M. bonariensis is able to adapt to a wide variety of habitat-types other than its native pampas. It is common in cultivated land in its native region (much of which has been modified to graze cattle or plant soybeans). In Chile, M. bonariensis is common in the marshes of the central provinces (Marín, 2000). In this country dry years with little or no snow have been noted to correspond to higher abundances of cowbirds (Rahmer, in Friedmann 1929). Subspecies bonariensis skips heavily forested areas while subspecies cabanisii may occur in the lower borders of cloud forests. Subspecies aequatorialis is found in a variety of ecosystems, from dry sandy habitats with stunted vegetation to mangrove forests to impenetrable jungle (Friedmann, 1929). In Ecuador in the area around the Rio Jubones drainage system in the Yunguilla valley M. bonariensis has been reported to favour warm dry habitats (Oppel et al. 2004). M. bonariensis avoids the following regions in South America: the Amazonian forests, the High Andes and southern Patagonia (Friedmann, 1929; Fraga, 1985, Wiley, 1985, in Mermoz and Reboreda 1994).

Reproduction
Molothrus bonariensis is an obligate brood parasite, that is, it has completely abandoned the task of building nests, incubating eggs, and feeding and rearing nestlings. It is an extreme generalist, basing its reproductive success on high fecundity, which is estimated to be 60 to 100 eggs per breeding season (Hudson, 1920 in Friedmann, 1929).
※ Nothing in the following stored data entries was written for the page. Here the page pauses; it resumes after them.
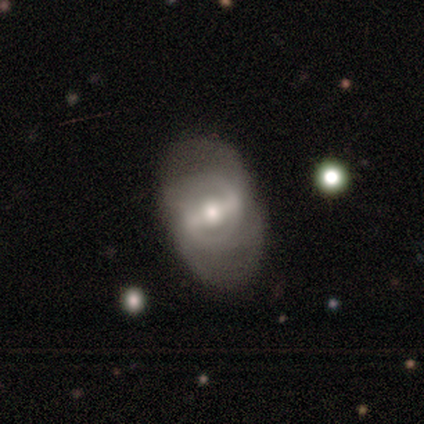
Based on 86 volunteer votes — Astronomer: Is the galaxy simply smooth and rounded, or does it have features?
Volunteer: featured or disk — 67%.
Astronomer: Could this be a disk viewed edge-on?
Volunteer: no — 98%.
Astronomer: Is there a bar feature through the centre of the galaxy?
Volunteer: strong — 51% (runner-up: weak, 30%).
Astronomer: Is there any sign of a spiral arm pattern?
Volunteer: yes — 61% (runner-up: no, 39%).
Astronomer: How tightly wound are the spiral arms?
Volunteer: medium — 54% (runner-up: tight, 31%).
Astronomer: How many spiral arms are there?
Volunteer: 2 — 49% (runner-up: can't tell, 40%).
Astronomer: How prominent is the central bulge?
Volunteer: moderate — 61%.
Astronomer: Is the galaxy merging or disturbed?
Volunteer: none — 70%.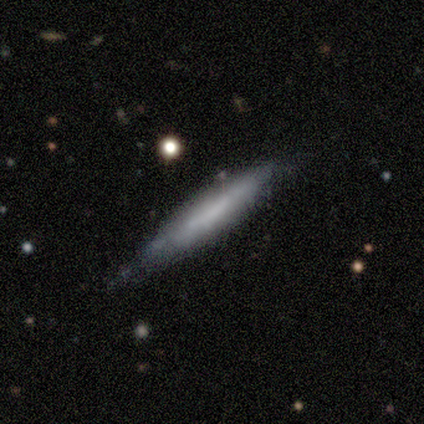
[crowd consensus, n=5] Volunteers were most divided on "smooth or featured": featured or disk: 60%, smooth: 20%, star or artifact: 20%. More confident: edge-on disk — yes (100%); edge-on bulge — none (100%); merging — minor disturbance (75%).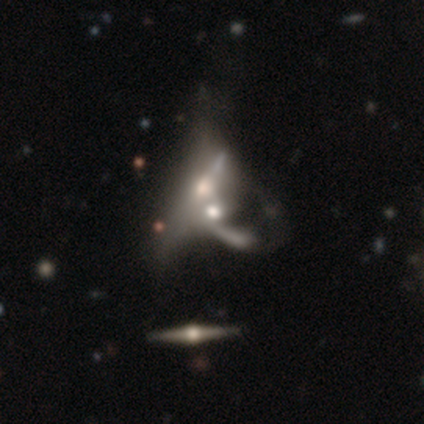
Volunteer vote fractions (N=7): Smooth or featured? featured or disk (71%)
Edge-on disk? no (100%)
Bar? no (80%)
Spiral arms? no (60%)
Bulge size? moderate (40%, tied with small)
Merging? merger (71%)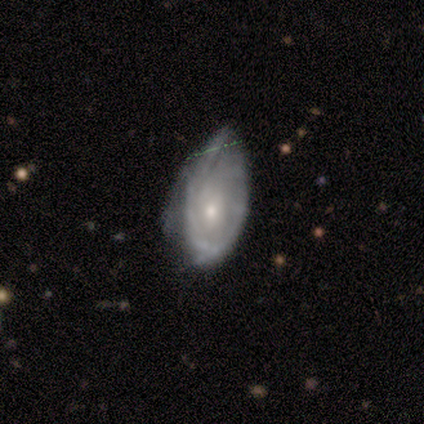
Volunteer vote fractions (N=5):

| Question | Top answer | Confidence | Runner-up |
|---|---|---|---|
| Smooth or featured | featured or disk | 80% | star or artifact (20%) |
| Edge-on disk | no | 100% | — |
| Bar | no | 75% | weak (25%) |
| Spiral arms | yes | 75% | no (25%) |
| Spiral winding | tight | 67% | medium (33%) |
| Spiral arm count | can't tell | 67% | 3 (33%) |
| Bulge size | moderate | 75% | small (25%) |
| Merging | minor disturbance | 50% | tied: major disturbance (50%) |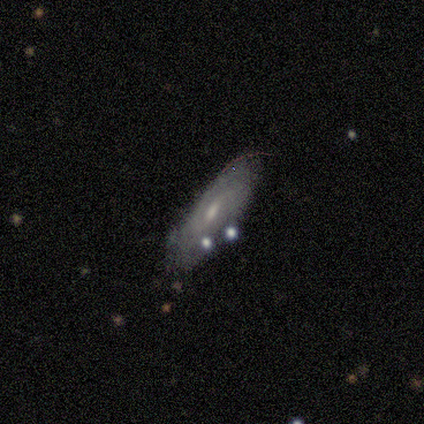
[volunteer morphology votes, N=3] Smooth or featured: smooth — 100%
How rounded: cigar-shaped — 67% (in between — 33%)
Merging: none — 67% (merger — 33%)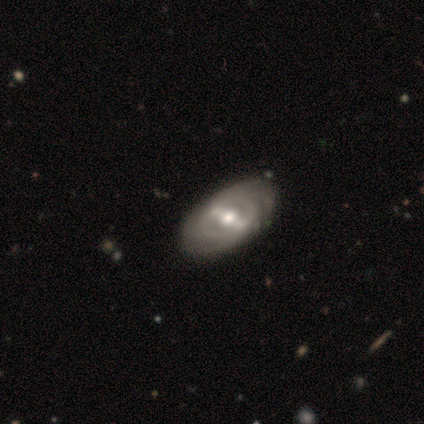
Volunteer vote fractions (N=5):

Another estimate is 120 eggs per year (Kattan, 1993, in Kattan, 1996). Shiny cowbirds monitor host nests in their territory but are sloppy at synchronising egg-laying with that of their host. Katten (1996) found that 33% of cowbird eggs were laid in coincidence with the host’s laying period, while 55% were laid before and 12% after. There appears to be no specificity in terms of which host-species M. bonariensis prefers in any area. High cowbird density or low host nests availability may induce shiny cowbirds to be wasteful, laying eggs on the ground or in nests crowded with up to 36 other cowbird eggs (Kattan, 1996). Such nests are necessarily abandoned by the host!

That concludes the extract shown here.